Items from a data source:
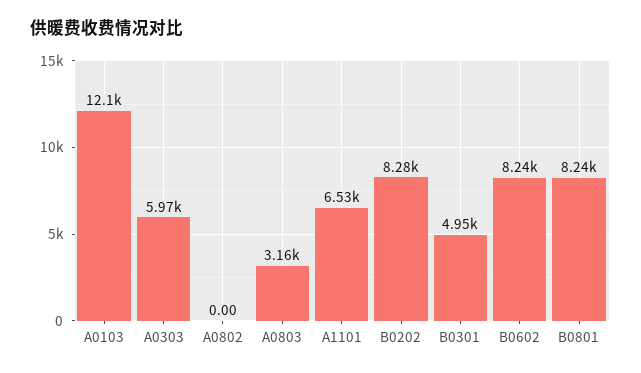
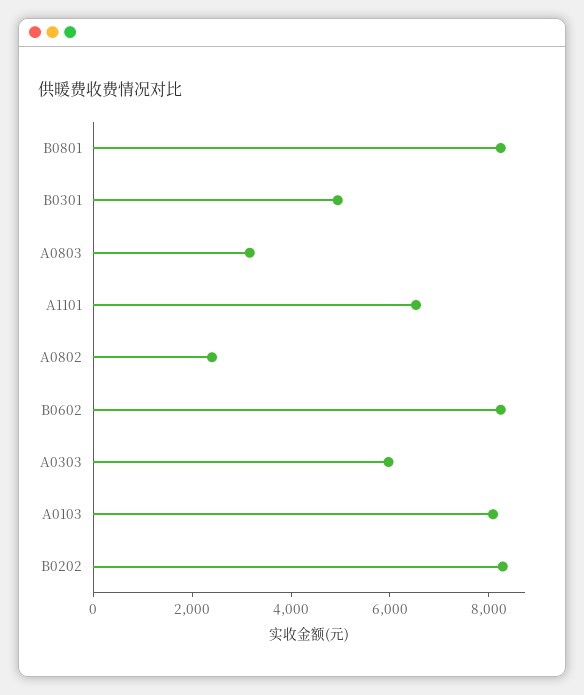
  {
-   "A0103": 12100,
+   "A0103": 8000,
    "A0303": 5970,
-   "A0802": 0,
+   "A0802": 2500,
    "A0803": 3160,
    "A1101": 6530,
    "B0202": 8280,
    "B0301": 4950,
    "B0602": 8240,
    "B0801": 8240
  }

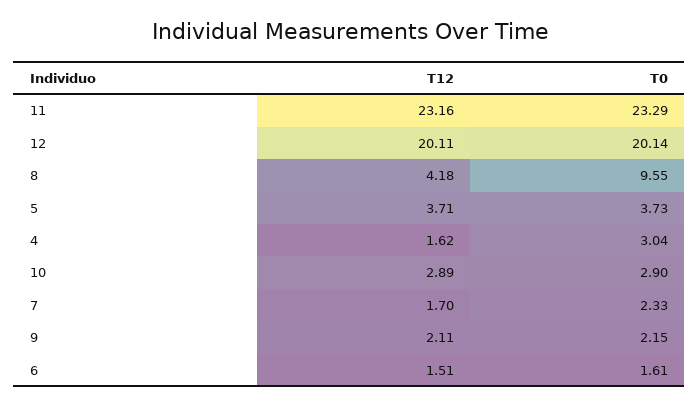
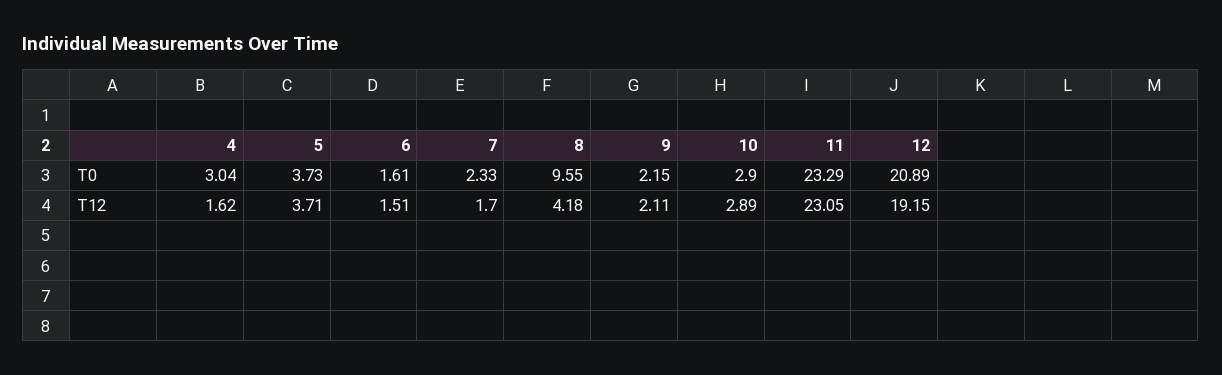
  {
    "T12": {
-     "11": 23.16,
+     "11": 23.05,
-     "12": 20.11,
+     "12": 19.15,
      "8": 4.18,
      "5": 3.71,
      "4": 1.62,
      "10": 2.89,
      "7": 1.7,
      "9": 2.11,
      "6": 1.51
    },
    "T0": {
      "11": 23.29,
-     "12": 20.14,
+     "12": 20.89,
      "8": 9.55,
      "5": 3.73,
      "4": 3.04,
      "10": 2.9,
      "7": 2.33,
      "9": 2.15,
      "6": 1.61
    }
  }

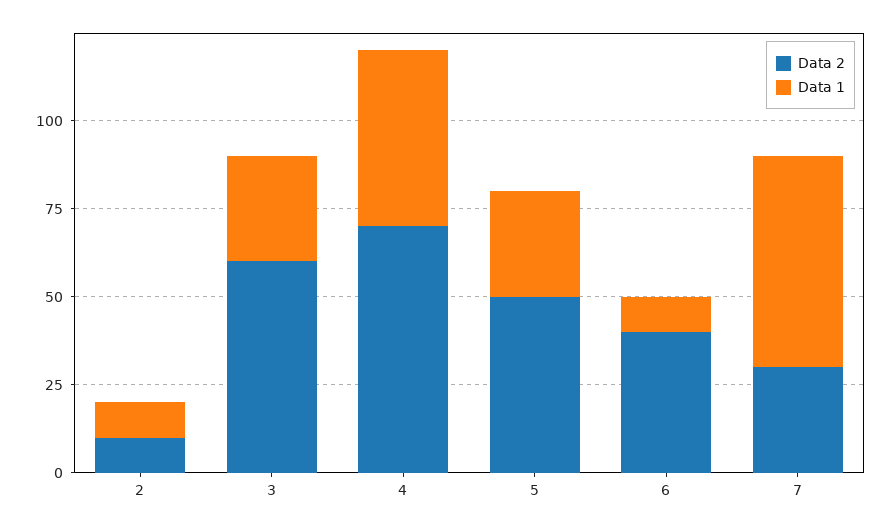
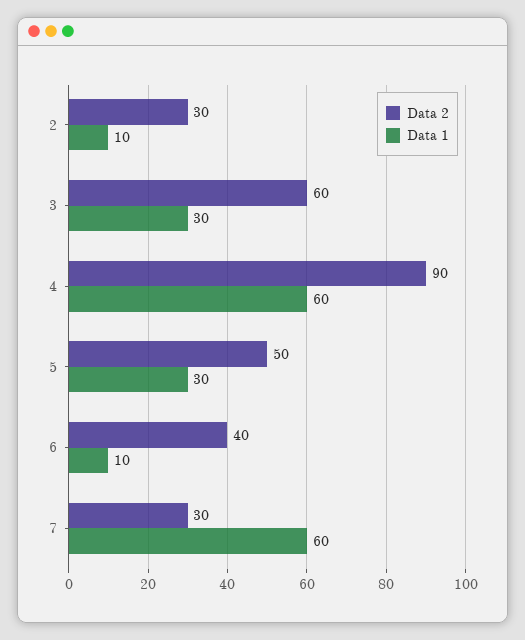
  {
    "Data 2": {
-     "2": 10,
+     "2": 30,
      "3": 60,
-     "4": 70,
+     "4": 90,
      "5": 50,
      "6": 40,
      "7": 30
    },
    "Data 1": {
      "2": 10,
      "3": 30,
-     "4": 50,
+     "4": 60,
      "5": 30,
      "6": 10,
      "7": 60
    }
  }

BRIEF: Leave the pictures aside and give the records above back word for word.

RESPONSE BOX:
  {
-   "A0103": 12100,
+   "A0103": 8000,
    "A0303": 5970,
-   "A0802": 0,
+   "A0802": 2500,
    "A0803": 3160,
    "A1101": 6530,
    "B0202": 8280,
    "B0301": 4950,
    "B0602": 8240,
    "B0801": 8240
  }

  {
    "T12": {
-     "11": 23.16,
+     "11": 23.05,
-     "12": 20.11,
+     "12": 19.15,
      "8": 4.18,
      "5": 3.71,
      "4": 1.62,
      "10": 2.89,
      "7": 1.7,
      "9": 2.11,
      "6": 1.51
    },
    "T0": {
      "11": 23.29,
-     "12": 20.14,
+     "12": 20.89,
      "8": 9.55,
      "5": 3.73,
      "4": 3.04,
      "10": 2.9,
      "7": 2.33,
      "9": 2.15,
      "6": 1.61
    }
  }

  {
    "Data 2": {
-     "2": 10,
+     "2": 30,
      "3": 60,
-     "4": 70,
+     "4": 90,
      "5": 50,
      "6": 40,
      "7": 30
    },
    "Data 1": {
      "2": 10,
      "3": 30,
-     "4": 50,
+     "4": 60,
      "5": 30,
      "6": 10,
      "7": 60
    }
  }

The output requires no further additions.